━━━ Records for processing ━━━
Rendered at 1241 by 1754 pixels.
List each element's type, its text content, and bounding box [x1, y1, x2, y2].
━━━
━━━ Records for processing ━━━
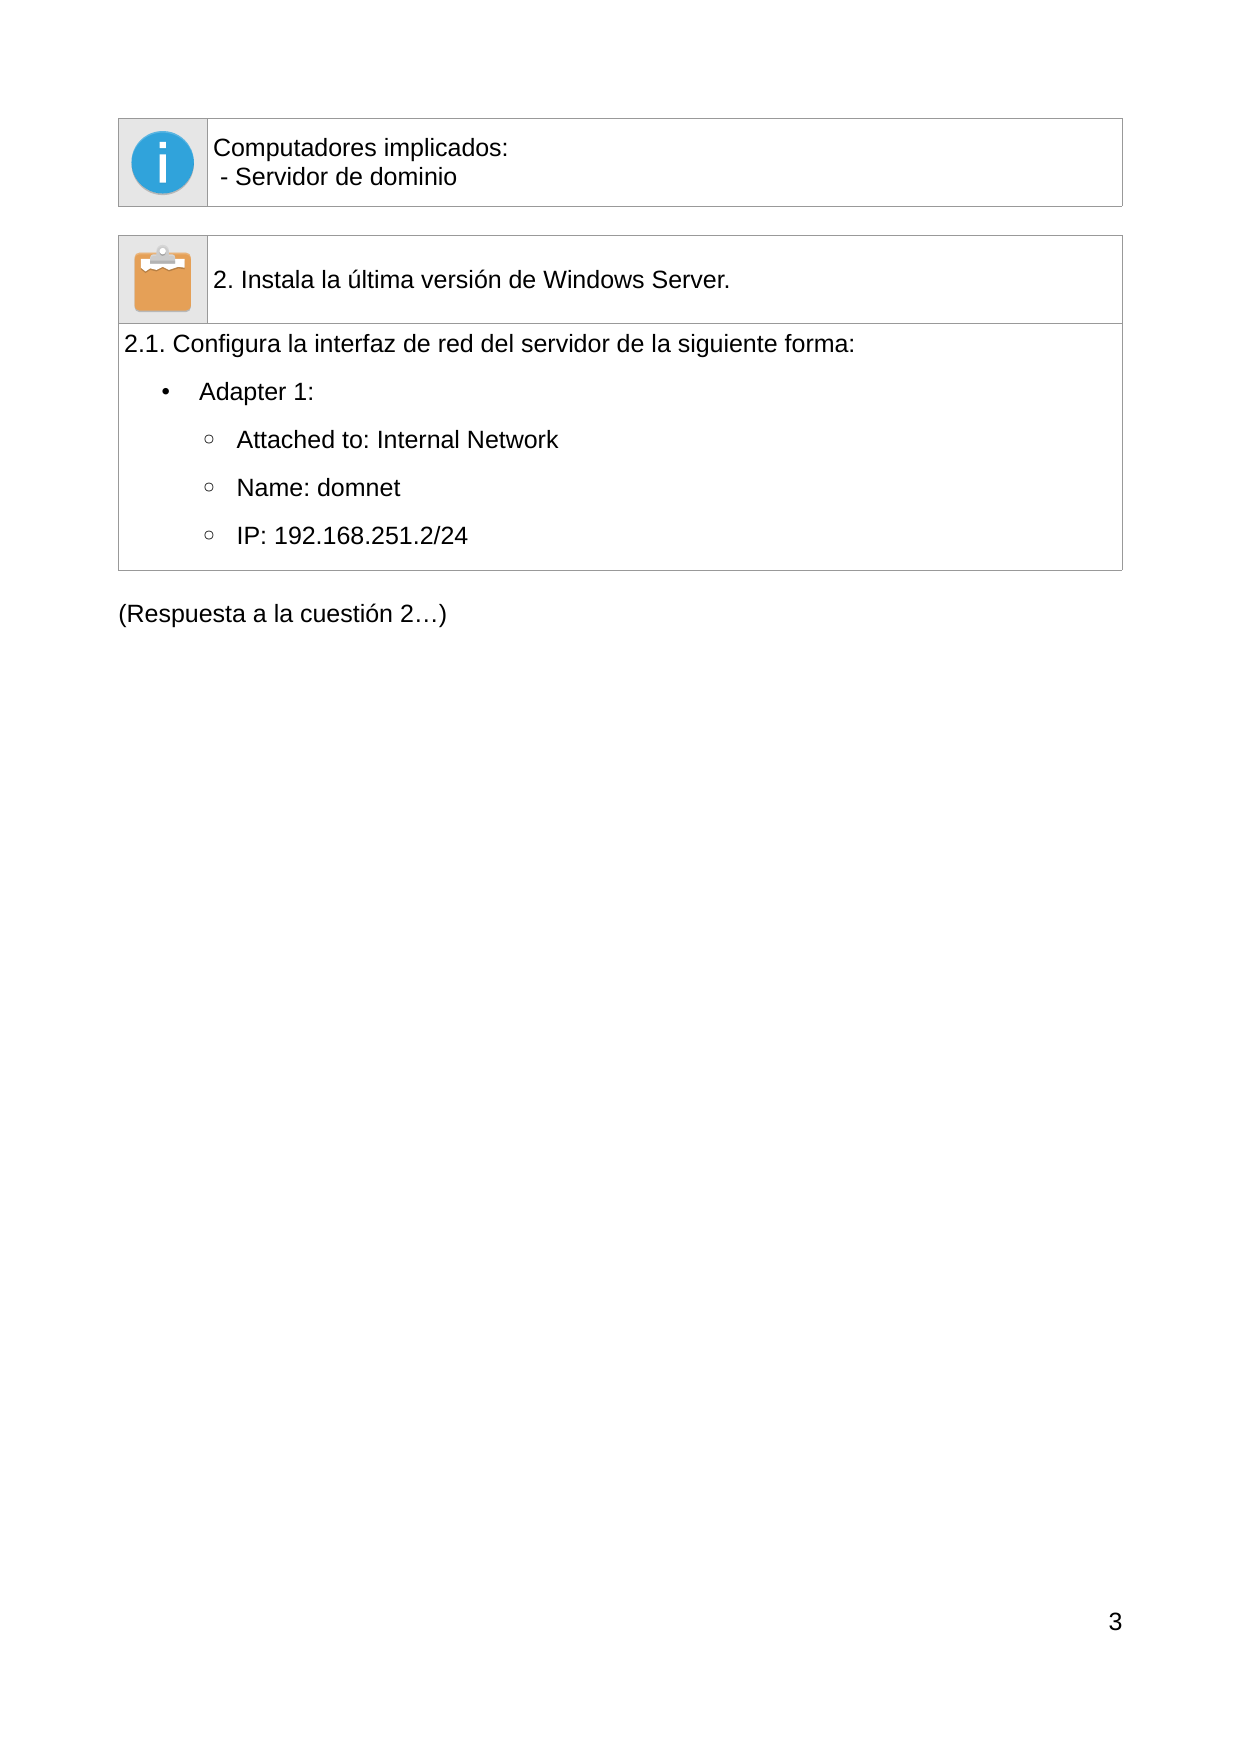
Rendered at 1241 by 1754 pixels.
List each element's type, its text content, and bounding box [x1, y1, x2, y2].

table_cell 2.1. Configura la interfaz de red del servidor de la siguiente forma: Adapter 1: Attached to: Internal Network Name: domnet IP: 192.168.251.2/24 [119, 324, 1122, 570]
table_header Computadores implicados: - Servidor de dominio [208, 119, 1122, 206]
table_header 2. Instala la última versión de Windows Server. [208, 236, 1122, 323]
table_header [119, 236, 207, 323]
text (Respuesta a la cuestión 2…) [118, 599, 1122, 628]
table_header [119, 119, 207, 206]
━━━
━━━ Records for processing ━━━
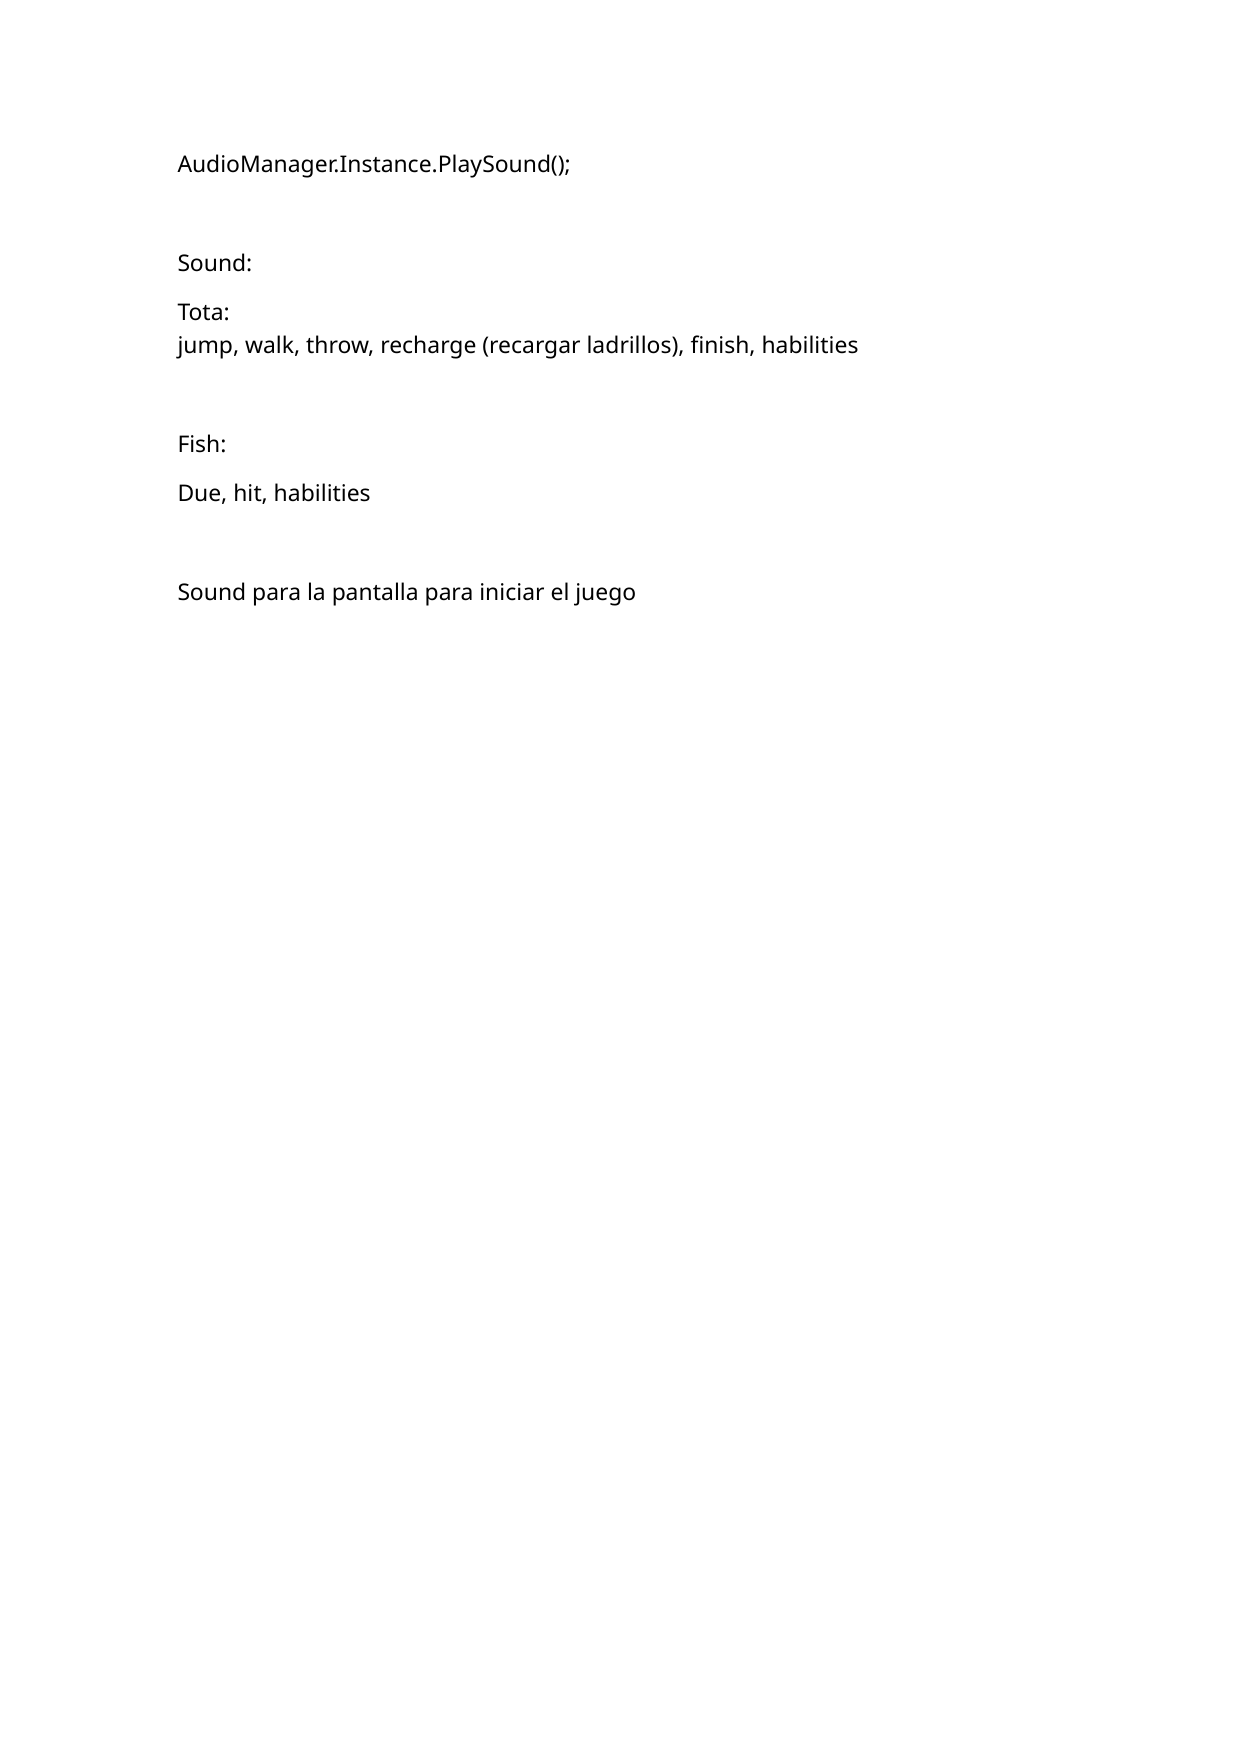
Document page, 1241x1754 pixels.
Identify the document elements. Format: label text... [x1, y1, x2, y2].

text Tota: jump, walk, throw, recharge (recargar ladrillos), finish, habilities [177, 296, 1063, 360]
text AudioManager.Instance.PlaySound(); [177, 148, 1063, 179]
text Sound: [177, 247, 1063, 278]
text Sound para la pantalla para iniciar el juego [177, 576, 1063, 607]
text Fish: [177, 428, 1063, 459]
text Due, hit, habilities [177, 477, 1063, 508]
━━━
→ **Exercise objective**
Rewrite everything from the line containing "Document page, 1241x1754 pixels." down to the line containing "text Tota: jump, walk, throw, recharge", both included, as a numbered list without blank lines.

→ **Output of the exercise**
1. Document page, 1241x1754 pixels.
2. Identify the document elements. Format: label text... [x1, y1, x2, y2].
3. text Tota: jump, walk, throw, recharge (recargar ladrillos), finish, habilities [177, 296, 1063, 360]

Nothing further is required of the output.